Sense the road, map the road, negotiate your place on the road.

Those are the three key components to building autonomous cars, according to Mobileye chief technology officer Amnon Shashua, who spoke with CNBC on Thursday.

Shashua, who is also a co-founder of Mobileye, told "Squawk Alley" that the 40 driverless cars the company will begin to test in 2017 require the three capabilities to successfully maneuver human traffic. The first element, sensing, is well developed already, the CTO said.

"It's relatively mature because of the many years of driving assist. Driving assist is all about … interpreting sensing to prevent collisions," Shashua said.

But the other two components are far more complicated, he said. One is a highly logistical, extremely detailed mapping system that gives the car information on its location and the roads surrounding.

"These are called high-definition maps," Shashua said. The difficulty, he said, is "how you do it efficiently [and] lower the cost."

The third and possibly most crucial element to the success of autonomous cars is, in Shashua's words, "the reason we take driving lessons."

"We don't take driving lessons in order to train our sensing. We know how to see.
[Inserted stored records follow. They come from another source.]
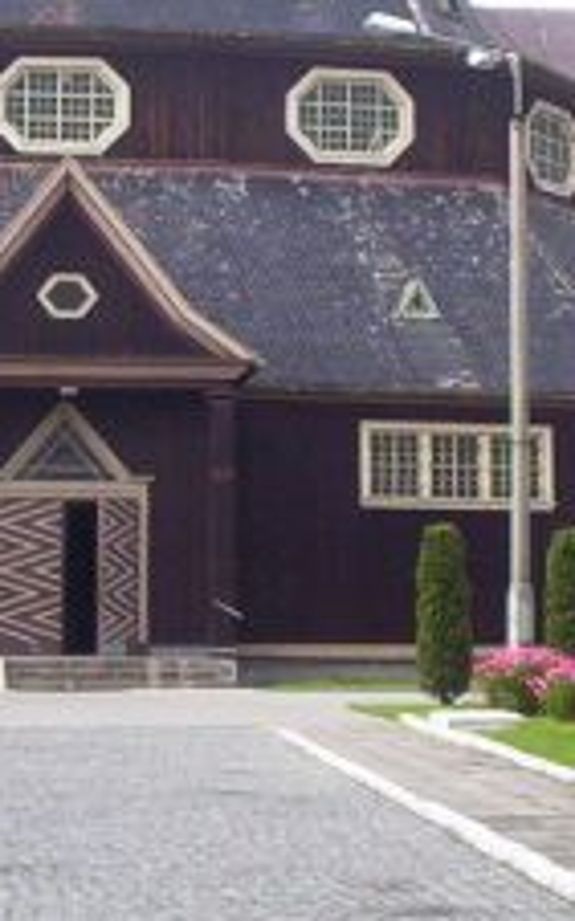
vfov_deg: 21.2
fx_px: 2460
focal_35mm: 98
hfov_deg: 13.3
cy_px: 346
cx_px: 200
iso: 100
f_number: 4.5
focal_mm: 4.99
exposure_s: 1/121
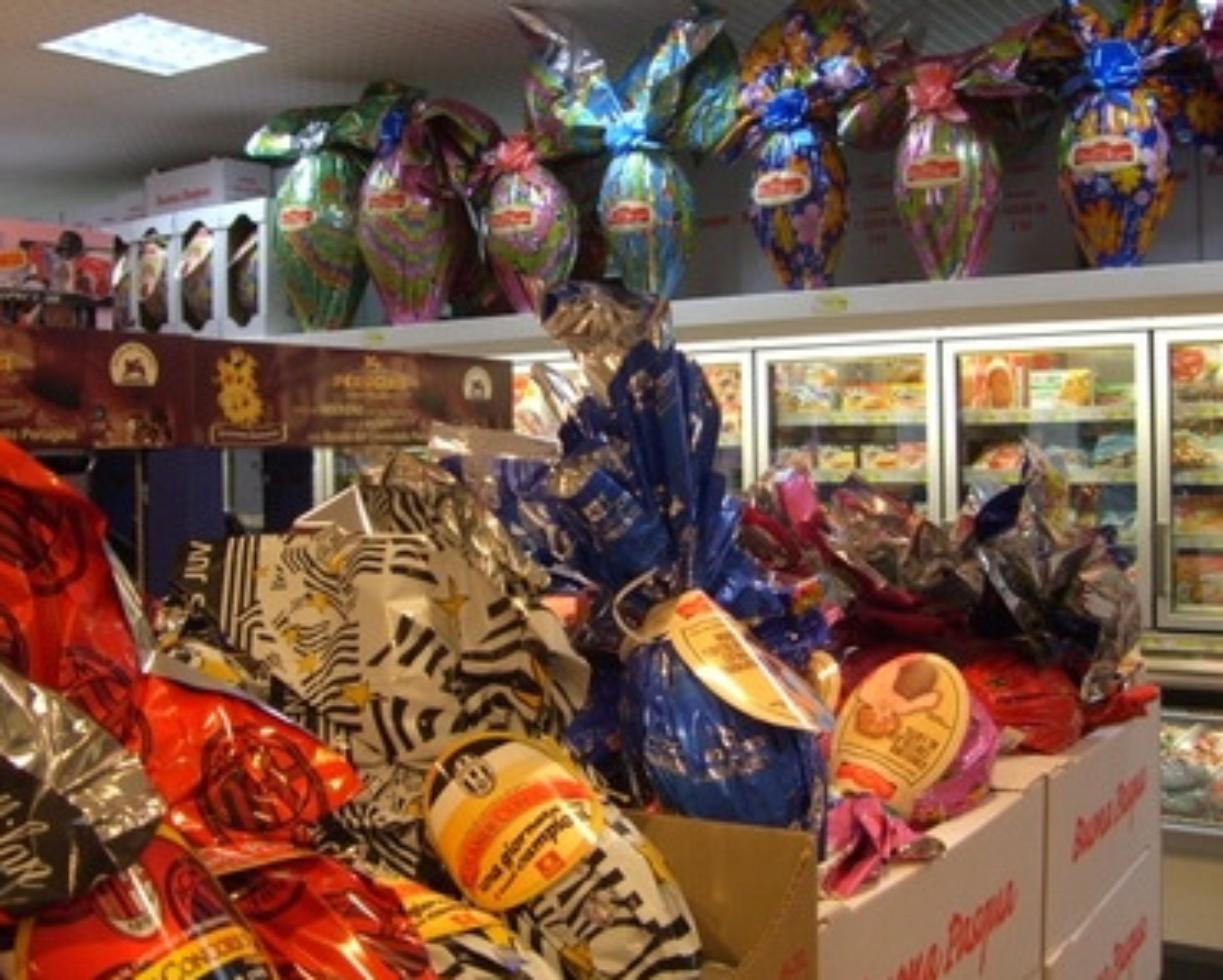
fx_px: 1448
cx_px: 649
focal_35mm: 40
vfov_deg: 37.4
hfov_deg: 45.8
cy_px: 488
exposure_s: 1/80
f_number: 2.7
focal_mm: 6.2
We take driving lessons in order to understand how to merge in chaotic traffic," he said.

Mobileye's tertiary mission is to help driverless cars understand how traffic rules and driving habits change from place to place.

For example, "In Boston, people drive completely different[ly] than when they drive in California," Shashua said. "What we learn to do is negotiate."

However, complications arise when equipping the car with the robotics necessary to teach it to "negotiate" the way human drivers do — by motion rather than speech or signal, Shashua said.

"Our motions signal to the other road users our intention … and some of them are very, very complicated," he said.

Nevertheless, Mobileye has big plans for its autonomous vehicles, according to the technology chief.

"This is the beginning of a five-year plan where in 2021 we are going to launch thousands of vehicles that are autonomously driven — tens of thousands of vehicles that will be autonomously driven on highways, and a few thousands of vehicles that will be autonomously driven inside cities," he said.

Shashua spoke to CNBC from the sidelines of the Consumer Electronics Show in Las Vegas.